Et c’est bien la leçon qu’ils doivent tirer de ces 2 épisodes qui ont mis en évidence les problèmes ordinaires d’un couple qui exige à présent un attachement exclusif. Il y a eu de la contrariété, de la colère et de la déception pour Madoka et pour Kyosuke. Mais même si les apparences ont donné une impression d’opposition entre les deux, ce n’est que la conséquence de leur intimité nouvelle et des nouvelles attentes qu’ils ont l’un envers l’autre. En réalité, comme Yukari et Shû, « ils s’entendent très bien ».

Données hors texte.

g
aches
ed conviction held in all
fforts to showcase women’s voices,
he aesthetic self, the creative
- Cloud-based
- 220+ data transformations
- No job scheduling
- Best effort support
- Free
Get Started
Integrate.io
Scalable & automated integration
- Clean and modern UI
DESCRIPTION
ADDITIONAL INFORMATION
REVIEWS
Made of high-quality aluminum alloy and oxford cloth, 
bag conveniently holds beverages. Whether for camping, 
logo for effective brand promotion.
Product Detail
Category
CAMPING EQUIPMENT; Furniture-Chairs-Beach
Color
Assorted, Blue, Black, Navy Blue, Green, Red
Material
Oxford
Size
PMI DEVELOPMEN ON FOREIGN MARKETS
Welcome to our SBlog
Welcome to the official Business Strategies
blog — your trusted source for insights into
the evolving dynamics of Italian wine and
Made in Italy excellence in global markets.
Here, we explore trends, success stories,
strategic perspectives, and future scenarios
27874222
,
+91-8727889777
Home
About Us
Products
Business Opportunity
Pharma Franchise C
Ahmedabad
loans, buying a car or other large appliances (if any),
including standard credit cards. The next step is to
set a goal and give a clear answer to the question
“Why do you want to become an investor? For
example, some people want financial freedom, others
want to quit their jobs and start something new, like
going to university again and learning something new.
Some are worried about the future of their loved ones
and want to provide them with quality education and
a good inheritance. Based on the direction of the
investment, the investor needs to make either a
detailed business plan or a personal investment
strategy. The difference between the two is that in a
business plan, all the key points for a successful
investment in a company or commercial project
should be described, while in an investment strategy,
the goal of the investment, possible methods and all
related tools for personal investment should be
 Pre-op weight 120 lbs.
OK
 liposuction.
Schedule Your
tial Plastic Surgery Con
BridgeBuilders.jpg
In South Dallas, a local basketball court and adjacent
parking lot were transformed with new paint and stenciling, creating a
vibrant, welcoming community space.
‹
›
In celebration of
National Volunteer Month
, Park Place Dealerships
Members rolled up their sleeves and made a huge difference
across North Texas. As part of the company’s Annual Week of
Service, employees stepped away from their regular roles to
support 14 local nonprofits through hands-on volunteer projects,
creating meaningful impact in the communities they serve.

Pour finir, la réaction de Kyosuke au fait que Shû est le cousin de Madoka révèlera qu’il s’était fait une nouvelle fois des idées fausses sur Madoka. Cette dernière le comprend alors et apprécie certainement cette petite pointe de jalousie qui prouve encore à quel point il tient à elle.
Si la fin de la série est particulièrement appréciée par sa poésie, sa magie et pour le sentiment de satisfaction qu’elle procure, elle m’a toujours laissé une petite frustration. On a vu ce couple petit à petit se trouver, se former, timidement puis plus clairement. Mais la série s’achevant sur le vrai point de départ officiel de leur amour, on n’a jamais l’occasion de le voir s’épanouir pleinement en se révélant au grand jour. On aurait certainement tous apprécié les voir s’aimer aux yeux de tous, sans réserve. C’est peut-être même ce qu’on attendait avec le premier film et pourquoi il est si déstabilisant au premier visionnage. Mais en y réfléchissant bien et en analysant attentivement leur comportement après cet été inoubliable, on voit déjà tout cela à de nombreuses reprises. C’est parfois très subtil comme dans ce flashback, mais on les retrouve régulièrement sortir ensemble, seuls tous les deux comme un couple de petits-amis, flirter et se tenir l’un contre l’autre.
Cette période souvent vue comme une phase moins intense de la série en comparaison des 19 premiers épisodes nous montre en réalité bien plus que ce que notre œil voit au premier abord. Elle nous dépeint de manière subtil un amour réciproque qui, bien que bridé et pas totalement explicite, va se manifester clairement comme un couple amoureux qui aime tout faire ensemble.